Vrin :  Ces livres, destinés principalement à la préparation des concours, ont alors une durée de vie assez limitée ?

Pas du tout ! Après les concours (sans compter que certains de ces thèmes sont récurrents), ces livres passent au service des professeurs du secondaire et des étudiants en philosophie. Ils couvrent progressivement toutes les notions du nouveau programme de terminale, et les aident à enrichir ou à renouveler leurs cours. Je suis très soucieux d’assurer un niveau intellectuel et une qualité éditoriale impeccables (notes, références bibliographiques et bibliographies raisonnées en fin d’ouvrage…). Tous nos auteurs tiennent compte de l’état de la recherche tout en maintenant l’idéal d’une philosophie générale. La qualité de la maquette et son élégance-signature, la mise en pages assurée de façon très professionnelle par les éditions Lambert-Lucas puis Vrin ne sont pas pour rien dans le succès que rencontrent ces ouvrages.

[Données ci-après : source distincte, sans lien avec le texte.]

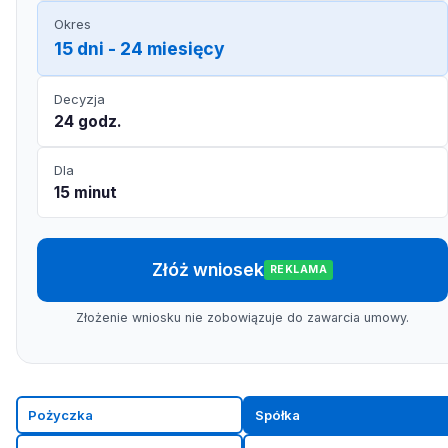
Okres
15 dni - 24 miesięcy
Decyzja
24 godz.
Dla
15 minut
Złóż wniosek
REKLAMA
Złożenie wniosku nie zobowiązuje do zawarcia umowy.
Pożyczka
Spółka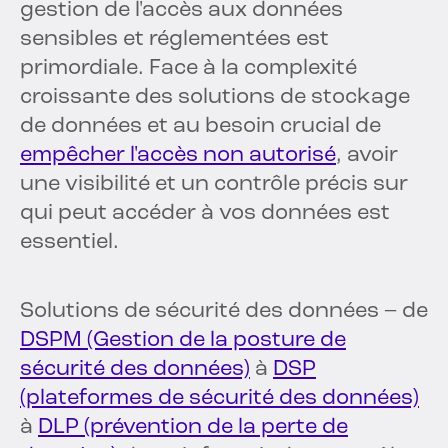
gestion de l'accès aux données
sensibles et réglementées est
primordiale. Face à la complexité
croissante des solutions de stockage
de données et au besoin crucial de
empêcher l'accès non autorisé
, avoir
une visibilité et un contrôle précis sur
qui peut accéder à vos données est
essentiel.
Solutions de sécurité des données – de
DSPM (Gestion de la posture de
sécurité des données)
à
DSP
(plateformes de sécurité des données)
à
DLP (prévention de la perte de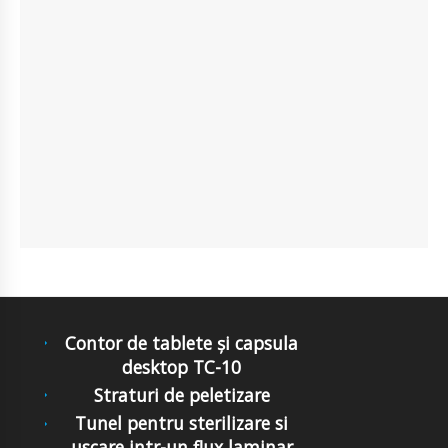
Contor de tablete și capsula
desktop TC-10
Straturi de peletizare
Tunel pentru sterilizare si
uscare intr-un flux laminar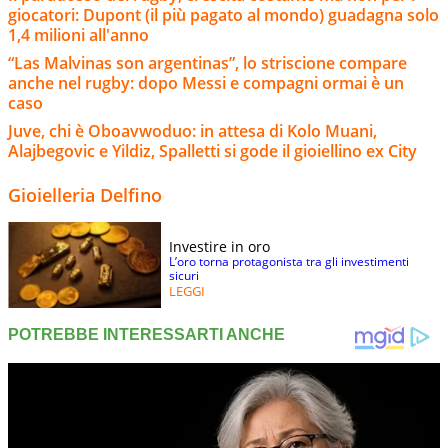
giocatori: Dupont (il più pagato al mondo) guadagna solo
1,4 milioni all'anno
“Las Malvinas son argentinas”, lo striscione compare
anche nel rugby: dopo Messi e compagni ormai è un
caso
Juve, chi è Oboavwoduo: in attesa di Kolo Muani,
Alajbegovic e Yildiz, Spalletti si gode il gioiellino ex City
Gioielleria Delfino
Investire in oro
L’oro torna protagonista tra gli investimenti
sicuri
LEGGI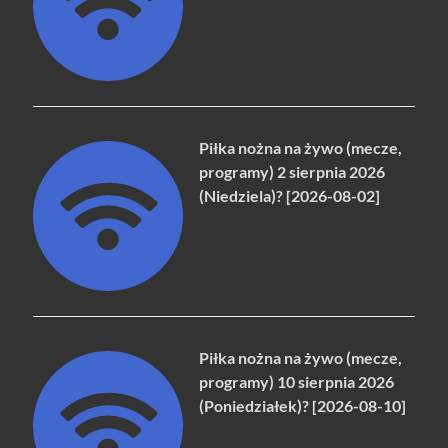
Piłka nożna na żywo (mecze,
programy) 2 sierpnia 2026
(Niedziela)? [2026-08-02]
Piłka nożna na żywo (mecze,
programy) 10 sierpnia 2026
(Poniedziałek)? [2026-08-10]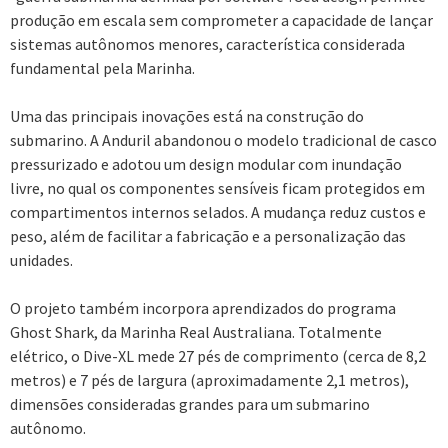
produção em escala sem comprometer a capacidade de lançar
sistemas autônomos menores, característica considerada
fundamental pela Marinha.
Uma das principais inovações está na construção do
submarino. A Anduril abandonou o modelo tradicional de casco
pressurizado e adotou um design modular com inundação
livre, no qual os componentes sensíveis ficam protegidos em
compartimentos internos selados. A mudança reduz custos e
peso, além de facilitar a fabricação e a personalização das
unidades.
O projeto também incorpora aprendizados do programa
Ghost Shark, da Marinha Real Australiana. Totalmente
elétrico, o Dive-XL mede 27 pés de comprimento (cerca de 8,2
metros) e 7 pés de largura (aproximadamente 2,1 metros),
dimensões consideradas grandes para um submarino
autônomo.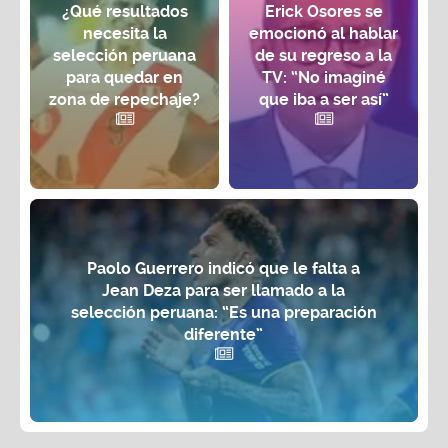
¿Qué resultados
Erick Osores se
necesita la
emocionó al hablar
selección peruana
de su regreso a la
para quedar en
TV: “No imaginé
zona de repechaje?
que iba a ser así”
Paolo Guerrero indicó que le falta a
Jean Deza para ser llamado a la
selección peruana: “Es una preparación
diferente”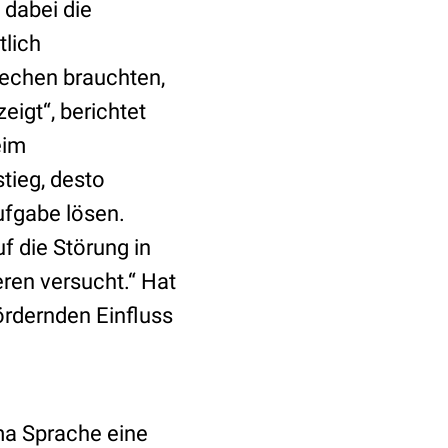
dabei die
tlich
rechen brauchten,
igt“, berichtet
eim
tieg, desto
ufgabe lösen.
f die Störung in
ren versucht.“ Hat
ördernden Einfluss
a Sprache eine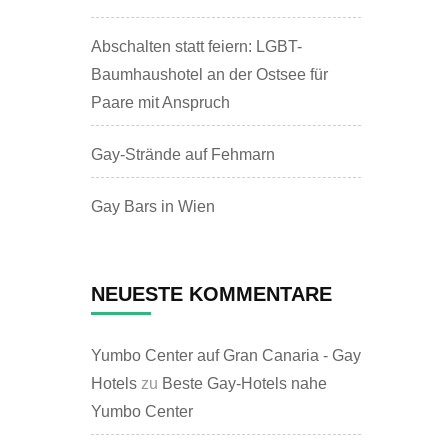
Abschalten statt feiern: LGBT-
Baumhaushotel an der Ostsee für
Paare mit Anspruch
Gay-Strände auf Fehmarn
Gay Bars in Wien
NEUESTE KOMMENTARE
Yumbo Center auf Gran Canaria - Gay
Hotels
zu
Beste Gay-Hotels nahe
Yumbo Center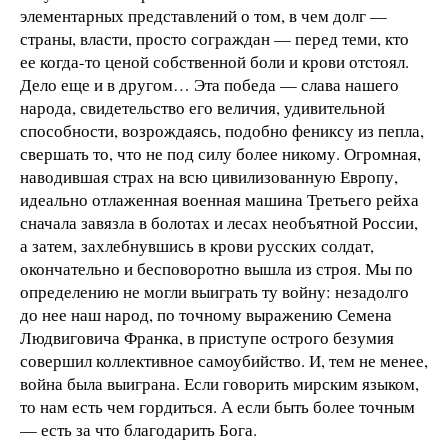
элементарных представлений о том, в чем долг —
страны, власти, просто сограждан — перед теми, кто
ее когда-то ценой собственной боли и крови отстоял.
Дело еще и в другом… Эта победа — слава нашего
народа, свидетельство его величия, удивительной
способности, возрождаясь, подобно фениксу из пепла,
свершать то, что не под силу более никому. Огромная,
наводившая страх на всю цивилизованную Европу,
идеально отлаженная военная машина Третьего рейха
сначала завязла в болотах и лесах необъятной России,
а затем, захлебнувшись в крови русских солдат,
окончательно и бесповоротно вышла из строя. Мы по
определению не могли выиграть ту войну: незадолго
до нее наш народ, по точному выражению Семена
Людвиговича Франка, в приступе острого безумия
совершил коллективное самоубийство. И, тем не менее,
война была выиграна. Если говорить мирским языком,
то нам есть чем гордиться. А если быть более точным
— есть за что благодарить Бога.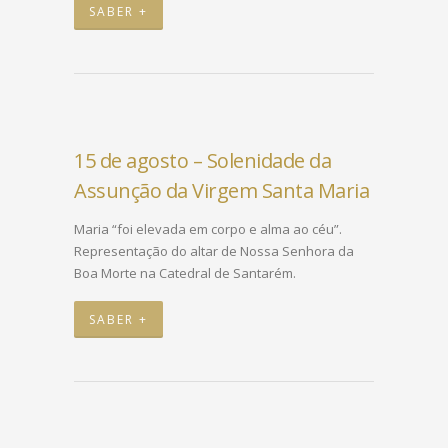
SABER +
15 de agosto – Solenidade da
Assunção da Virgem Santa Maria
Maria “foi elevada em corpo e alma ao céu”.
Representação do altar de Nossa Senhora da
Boa Morte na Catedral de Santarém.
SABER +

Vrin : Comment envisagez-vous l’avenir de la collection, dans le cadre de sa reprise par les éditions Vrin ? 

La première partie du pari est gagnée. La collection s’est imposée petit à petit dans le paysage éditorial alors que son inscription initiale y était modeste. La seconde partie de ce pari était plus difficile : comment faire mieux connaître ces livres et élargir leur audience ? L’aventure, commencée avec une grande liberté chez l’éditeur Lambert-Lucas, un grand éditeur en sciences du langage mais peu connu des philosophes, va se poursuivre chez Vrin avec l’espoir d’une amplification. Nous allons bénéficier de la notoriété de cette maison d’édition pour augmenter la visibilité de cette collection. Et, de notre côté, nous contribuons à élargir le public touché par l’éditeur, en l’ouvrant à un lectorat d’étudiants en philosophie, de professeurs de Lycée, en abordant des thématiques spécifiques qui n’étaient pas prise en compte par les autres collections de la maison. Et cela, en ayant le souci de préserver les exigences de niveau et de clarté d’expression qui sont les marques d’une maison qui peut élargir son public sans céder aux facilités de livres simplificateurs ou racoleurs.

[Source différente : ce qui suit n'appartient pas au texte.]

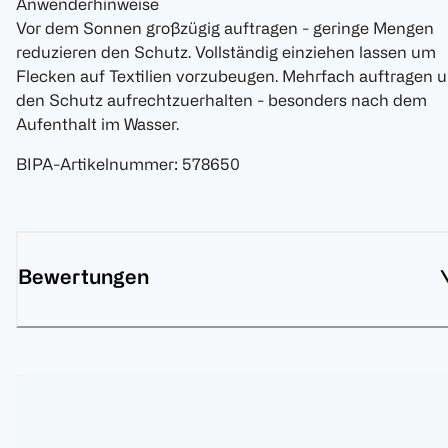
Anwenderhinweise
Vor dem Sonnen großzügig auftragen - geringe Mengen
reduzieren den Schutz. Vollständig einziehen lassen um
Flecken auf Textilien vorzubeugen. Mehrfach auftragen 
den Schutz aufrechtzuerhalten - besonders nach dem
Aufenthalt im Wasser.
BIPA-Artikelnummer
:
578650
Bewertungen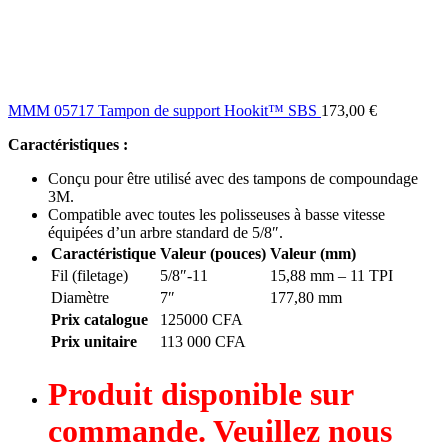
MMM 05717 Tampon de support Hookit™ SBS
173,00
€
Caractéristiques :
Conçu pour être utilisé avec des tampons de compoundage
3M.
Compatible avec toutes les polisseuses à basse vitesse
équipées d’un arbre standard de 5/8″.
Caractéristique
Valeur (pouces)
Valeur (mm)
Fil (filetage)
5/8″-11
15,88 mm – 11 TPI
Diamètre
7″
177,80 mm
Prix ​​catalogue
125000 CFA
Prix ​​unitaire
113 000 CFA
Produit disponible sur
commande. Veuillez nous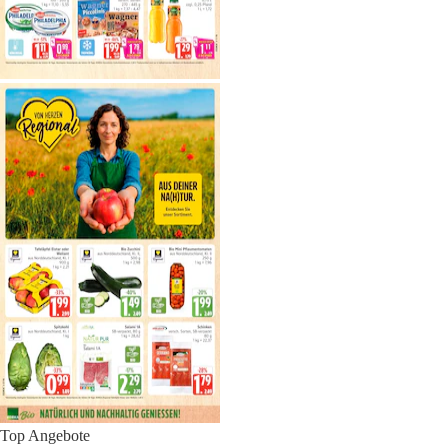
Top Angebote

Vrin : Avez-vous des projets en cours pour prolonger ou amplifier les thématiques traitées dans cette collection ?

F.C. : Je voudrais qu’elle s’enrichisse de volumes consacrés aux deux grandes orientations de la collection. D’une part, de livres plus directement dédiés aux questions pratiques que le professeur se pose dans sa classe, ou que pose l’enseignement de cette discipline hors de la classe (voir le succès de la philosophie pour les enfants présentée dans le livre de J. Hawken). Qu’on réfléchisse par exemple sur la place et la nature des exercices en philosophie, sur l’étrange statut des Repères dans le programme de terminale, sur les formes de l’argumentation, sur les méthodes de lecture de textes philosophiques. D’autre part j’aimerais que s’enrichisse la réflexion sur l’histoire et les conditions d’enseignement de la philosophie, par exemple que l’on s’interroge aussi sur l’enseignement de la philosophie dans les sections techniques, que l’on s’intéresse à la formation des professeurs, ou que l’on s’ouvre à ce qui se pratique dans d’autres pays européens... Je suis donc ouvert à toutes les propositions !

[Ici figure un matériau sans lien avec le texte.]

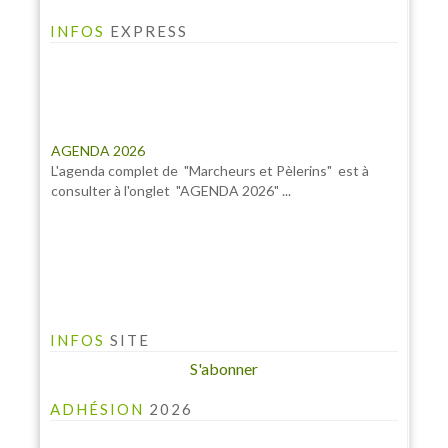
INFOS
EXPRESS
AGENDA 2026
L'agenda complet de "Marcheurs et Pèlerins" est à
consulter à l'onglet "AGENDA 2026" ...
INFOS
SITE
S'abonner
ADHÉSION
2026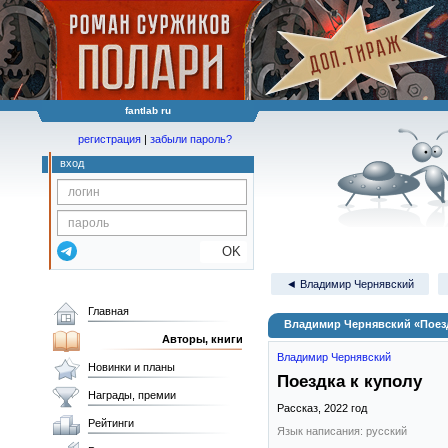
fantlab ru
регистрация
|
забыли пароль?
вход
OK
◄ Владимир Чернявский
Главная
Владимир Чернявский «Поезд
Авторы, книги
Владимир Чернявский
Новинки и планы
Поездка к куполу
Награды, премии
Рассказ,
2022
год
Рейтинги
Язык написания: русский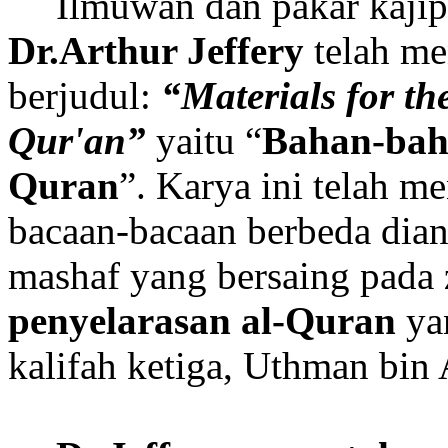
Ilmuwan dan pakar kajip
Dr.Arthur Jeffery
telah me
berjudul:
“Materials for the
Qur'an”
yaitu “
Bahan-baha
Quran
”. Karya ini telah 
bacaan-bacaan berbeda dian
mashaf yang bersaing pad
penyelarasan al-Quran
yan
kalifah ketiga, Uthman bin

Propos recueillis le 11 avril 2025

Frédéric Cossutta, professeur Agrégé de philosophie, Docteur d’état, ancien élève de l’ENS de St. Cloud et ancien Directeur de programme au Ciph, a enseigné dans toutes les séries de terminale et en CPGE (plus d'informations sur son site personnel). Il a conduit simultanément un programme de recherche consacré aux formes discursives de la spéculation philosophique (gradphi.hypothese.org). Il dirige depuis 2018, chez Lambert-Lucas et bientôt aux éditions Vrin, les collections Le discours philosophique, Philosophie et langage et Didac-philo avec sa série générale et une série consacrée aux Notions des programmes de philosophie.